The heretics clearly did see him as “some spiritual and invisible man, for a spirit has not bones nor flesh.” Against this view, as we shall demonstrate shortly, Irenaeus put forward the Virgin Birth. Nevertheless it is should be readily apparently that there isn’t much to this understanding either. It is amounts to being the acceptance of a series of supernatural happenings which are then strung together in order to justify the existence of an underlying ‘historical Jesus.’

Yet the interesting thing is that this is as close as we get to the understanding that we prefer – namely that Jesus was a man like you or me living in ancient Palestine.
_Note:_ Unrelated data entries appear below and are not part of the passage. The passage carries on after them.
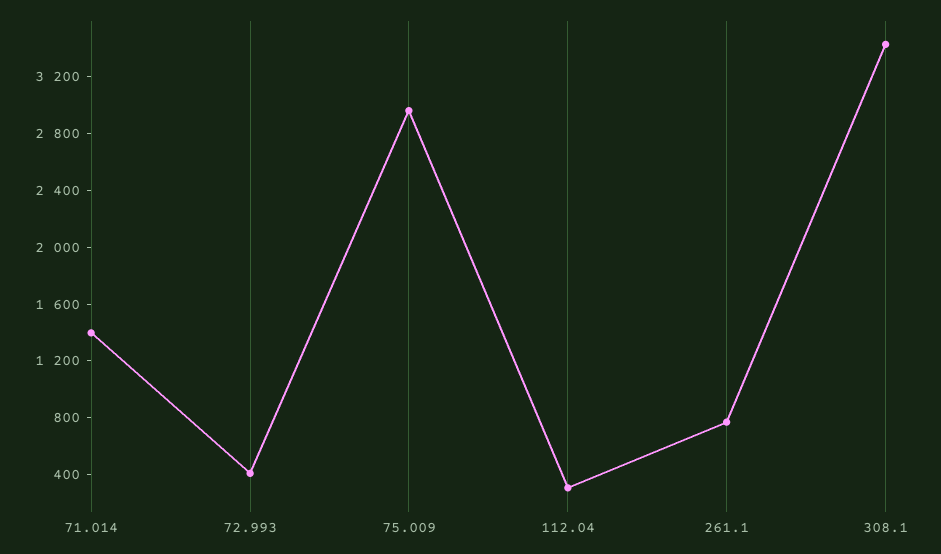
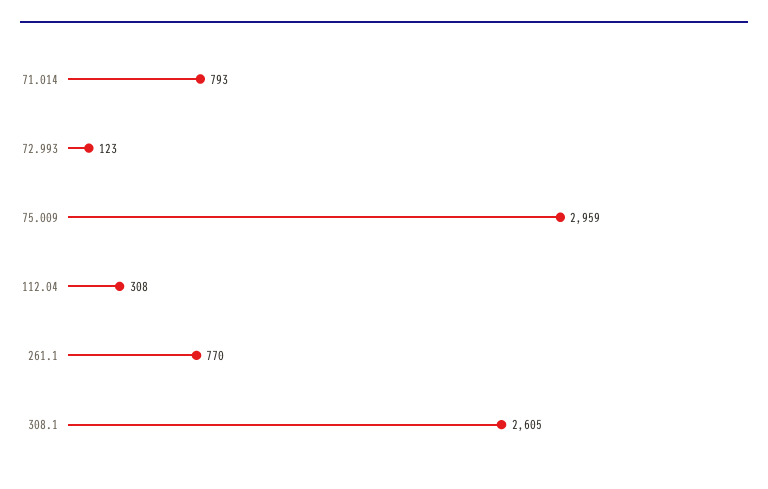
  {
-   "71.014": 1400,
+   "71.014": 793,
-   "72.993": 400,
+   "72.993": 123,
    "75.009": 2959,
    "112.04": 308,
    "261.1": 770,
-   "308.1": 3400
+   "308.1": 2605
  }

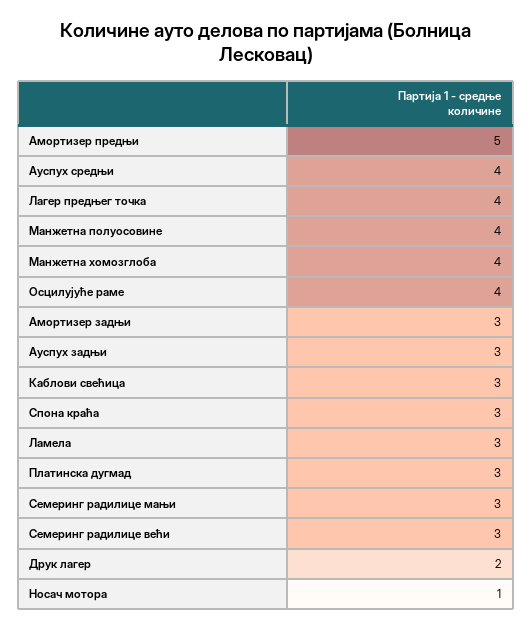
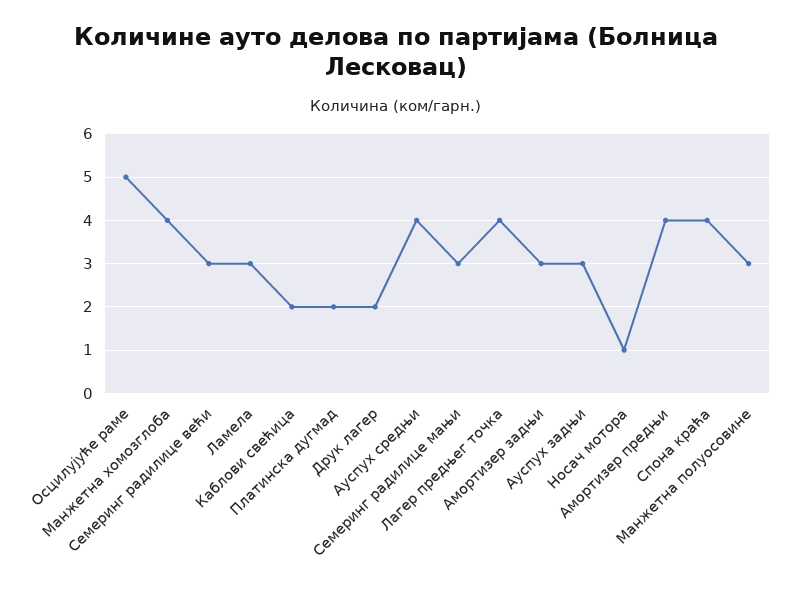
  {
-   "Амортизер предњи": 5,
+   "Амортизер предњи": 4,
    "Ауспух средњи": 4,
    "Лагер предњег точка": 4,
-   "Манжетна полуосовине": 4,
+   "Манжетна полуосовине": 3,
    "Манжетна хомозглоба": 4,
-   "Осцилујуће раме": 4,
+   "Осцилујуће раме": 5,
    "Амортизер задњи": 3,
    "Ауспух задњи": 3,
-   "Каблови свећица": 3,
+   "Каблови свећица": 2,
-   "Спона краћа": 3,
+   "Спона краћа": 4,
    "Ламела": 3,
-   "Платинска дугмад": 3,
+   "Платинска дугмад": 2,
    "Семеринг радилице мањи": 3,
    "Семеринг радилице већи": 3,
    "Друк лагер": 2,
    "Носач мотора": 1
  }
There is no Christian group that is identified as unambiguously holding to this position before the time of Constantine. Yes there is certainly a sect identified as the ‘poor’ but the evidence is hardly convincing that they believed Jesus to be the name of the man who was baptized in the Jordan. Irenaeus tells us very little about the sect other than to say they were ‘like’ another sect which held that Jesus born from sexual intercourse between Mary and Joseph. Scholars fill in the rest and find exactly what they are looking for – i.e. a witness to the historical Jesus.

Nevertheless in order to really settle what the significance of the three sentences Irenaeus devotes to the Ebionites requires that we dig deeper into the surviving tradition. The fourth century Church Father Epiphanius of Salamis, drawing on a much earlier source makes clear in fact that the Ebionites did not in fact think that Jesus was the name of the man born of Joseph. Instead he is the name of an Adamic savior figure who – exactly in the manner of the Marcionites and other heretics – floated down from heaven at the beginning of the gospel narrative.

Epiphanius notes that the sect, which is especially numerous in the region now known as the Golan Heights, identified Jesus as a hidden power and say that some say that:

Adam is Christ—the man who was formed first and infused with God’s breath. But others among them say that he is from above; created before all things, a spirit, both higher than the angels and Lord of all; and that he is called Christ, the heir of the world there. But he comes here when he chooses as he came in Adam and appeared to the patriarchs clothed with Adam's body. And in the last days the same Christ who had come to Abraham, Isaac and Jacob, came and donned Adam's body, and appeared to men, was crucified, rose and ascended. But again, when they choose to, they say, 'No! The Spirit—that is, the Christ—came to him and put on the one called Jesus

The clarification now that even the Ebionites held fast to Marcionite beliefs regarding the supernatural nature of Jesus is especially significant as it is in effect the death knell of the historical Jesus. Once the Ebionites fall, there are no Jewish Christian sects who can be construed to say what we want them to say about the existence of a historical Jesus.

Indeed if we compare this description of the Ebionites with what is said in the Fifth Book of Irenaeus’s Against Heresies about the sect there is no doubt about the accuracy of the statement. These Jewish Christians thought that Jesus was really a heavenly Man whose nature was entirely spiritual. Yet the reference to the coming of the Man who appeared to the patriarchs clothed with Adam's body, the same Christ who had come to Abraham, Isaac and Jacob came and donned Adam's body, and appeared to men” is particularly fascinating given the very same thing is intimated among the reports about the Marcionite sect. Only there the reference is even more specific – this spiritual Man is ‘Ish,’(pronounced 'eesh') the stranger who wrestled with Jacob and the leader of three angels which visited Abraham.